La presse aux sources de la jeunesse

Bientôt Noël. Comme tous les ans, de nombreux parents vont offrir à leurs enfants des abonnements à différents titres de presse jeunesse. Et ils ont le choix. De nombreux magazines juniors voient le jour chaque année. Leurs objectifs : divertir, informer et éduquer. Malgré les apparences, les exigences des jeunes imposent une réflexion et un travail des plus difficiles aux journalistes. Avec une condition fondamentale : s’adapter au profil et à l’environnement des enfants et des adolescents.

Par Florian Cadu

Si vous avez déjà eu l’occasion de feuilleter un magazine jeunesse et d’y parcourir un article, il est peu probable que vous ayez rencontré des problèmes de compréhension. Que la revue soit destinée à un enfant de 8 ans ou à un adolescent de 17, qu’elle soit généraliste ou spécialisée dans l’histoire, que le papier traite de guerre de religions ou analyse le mécanisme de la photosynthèse. D’ailleurs, vous avez passé plus de temps à observer les multiples illustrations qu’à lire la totalité du texte. Peut-être que vous n’avez rien appris et que les définitions des mots soi-disant complexes vous auront été inutiles. Au moment de refermer le canard, vous vous êtes même dit que vous pourriez prendre la place des journalistes qui travaillent pour ce genre de journal, pâle copie simplifiée des vrais magazines que vous lisez habituellement.

Vous vous trompez.

S’adapter à un public jeune demande d’abord une recherche constante de la simplicité. Et comme le disait Georges Sand au XIXe siècle, « la simplicité est la chose la plus difficile à obtenir dans ce monde ». Depuis la parution du premier magazine jeunesse en 1934, Le Journal de Mickey, beaucoup de titres ont tenté de relever le défi. Aujourd’hui, ils sont 300 en France. Et la mission est bien plus complexe qu’on ne l’imagine.

Vulgarisation extrême

Dans l’écriture, cela se traduit par l’emploi de phrases courtes et de mots simples. « L’évidence, c’est un langage clair, sans jargon ni ellipse ou acronyme, même connu », note Emmanuel Deslouis, rédacteur pour Science & Vie Junior. Ce titre est le plus acheté par les adolescents français en 2014 avec près de 166 000 exemplaires par mois. Le premier objectif, c’est déjà que le lecteur comprenne ce qu’il lit. Et le vocabulaire d’un enfant n’est pas aussi riche que celui d’un adulte.

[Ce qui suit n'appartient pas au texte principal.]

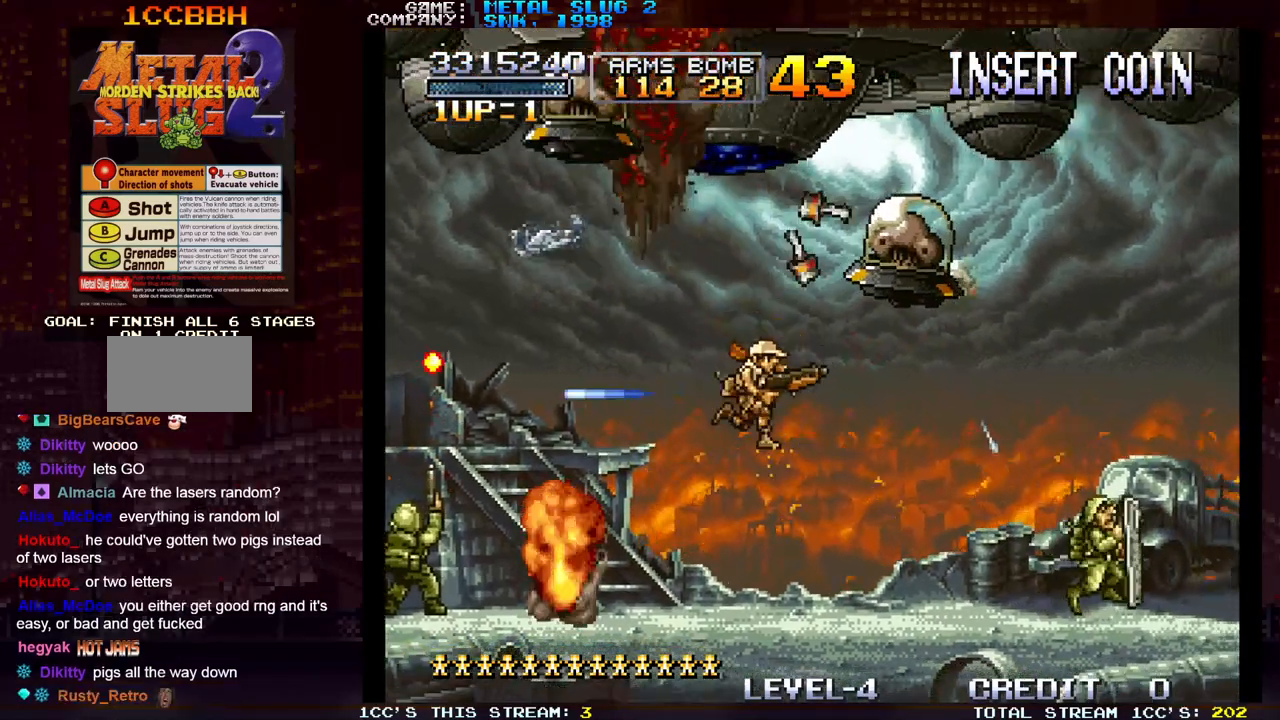
{"buttons": [], "left_stick": "up-left", "events": [[83, "SQUARE", "down"], [117, "left_stick", "up-left"], [150, "SQUARE", "up"], [217, "SQUARE", "down"], [267, "SQUARE", "up"], [367, "SQUARE", "down"], [417, "SQUARE", "up"]]}
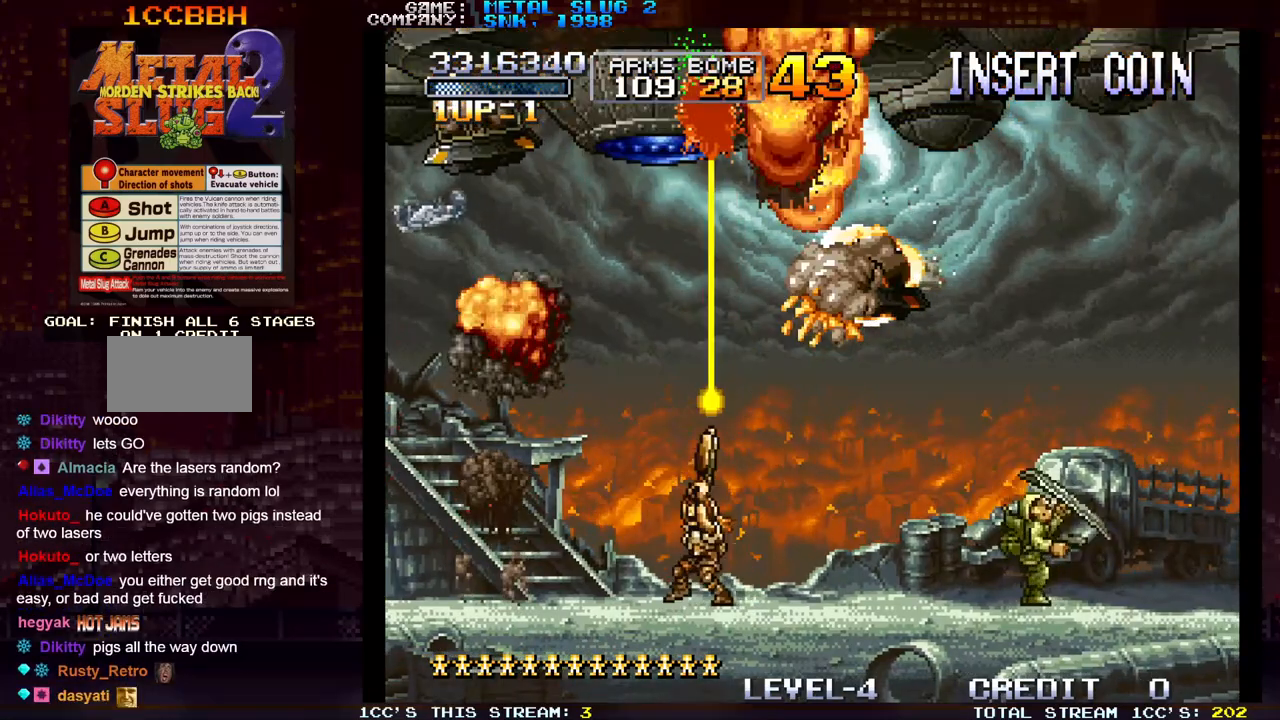
{"buttons": ["SQUARE"], "left_stick": "up-left", "events": [[17, "SQUARE", "down"], [67, "SQUARE", "up"], [150, "SQUARE", "down"], [217, "SQUARE", "up"], [267, "SQUARE", "down"], [383, "SQUARE", "up"], [433, "SQUARE", "down"]]}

Expliquer des concepts ou des notions de base est obligatoire. « Quand vous écrivez pour un adulte, vous partez du principe que des choses sont implicitement sues, expose Frédéric Fontaine, rédacteur en chef de Géo Ado. Ce n’est pas le cas avec un adolescent. Il faut tout expliciter et oublier les présupposés. » Un exemple ? « Le 11 septembre. Chaque adulte comprend la signification de cette date, mais ça ne fait pas partie de la culture d’un gosse de 10 ans. »

Un avis partagé par François Blaise, rédacteur en chef d’Okapi : « Nous considérons que le lecteur ne connaît absolument rien à rien, que ses prérequis sont nuls. Il y a donc un gros travail de vulgarisation. » Un effort qui demande du temps et qui s’accroît lorsque le sujet devient plus sérieux. « Les grandes problématiques du monde doivent être mises au niveau de l’enfant : si vous parlez de l’État islamique ou des naufrages en Méditerranée, il est nécessaire de clarifier les choses point par point », reprend Frédéric Fontaine.

Lexique pour mots complexes

Si les termes compliqués sont rares dans les revues jeunesse, leur utilisation est néanmoins possible, tant qu’ils sont définis. En découlent de nombreux petits encadrés qui servent de lexique. Dans Science & Vie Junior, on en retrouve une quinzaine par numéro. Contre 3 à 5 dans Science & Vie. Chromosome, savane, comics, FBI… La signification de tous ces mots est précisé. Un modèle reproduit également dans Mon Quotidien (pour les 9-12 ans) et L’Actu (12-16), les quotidiens jeunesse du groupe de presse Playbac, dont Olivier Gabelin est le rédacteur en chef adjoint : « On tient beaucoup aux mots complexes car on veut enrichir le vocabulaire des petits. Il faut donc expliquer car si le petit décroche, il ne fera pas l’effort de continuer la lecture. »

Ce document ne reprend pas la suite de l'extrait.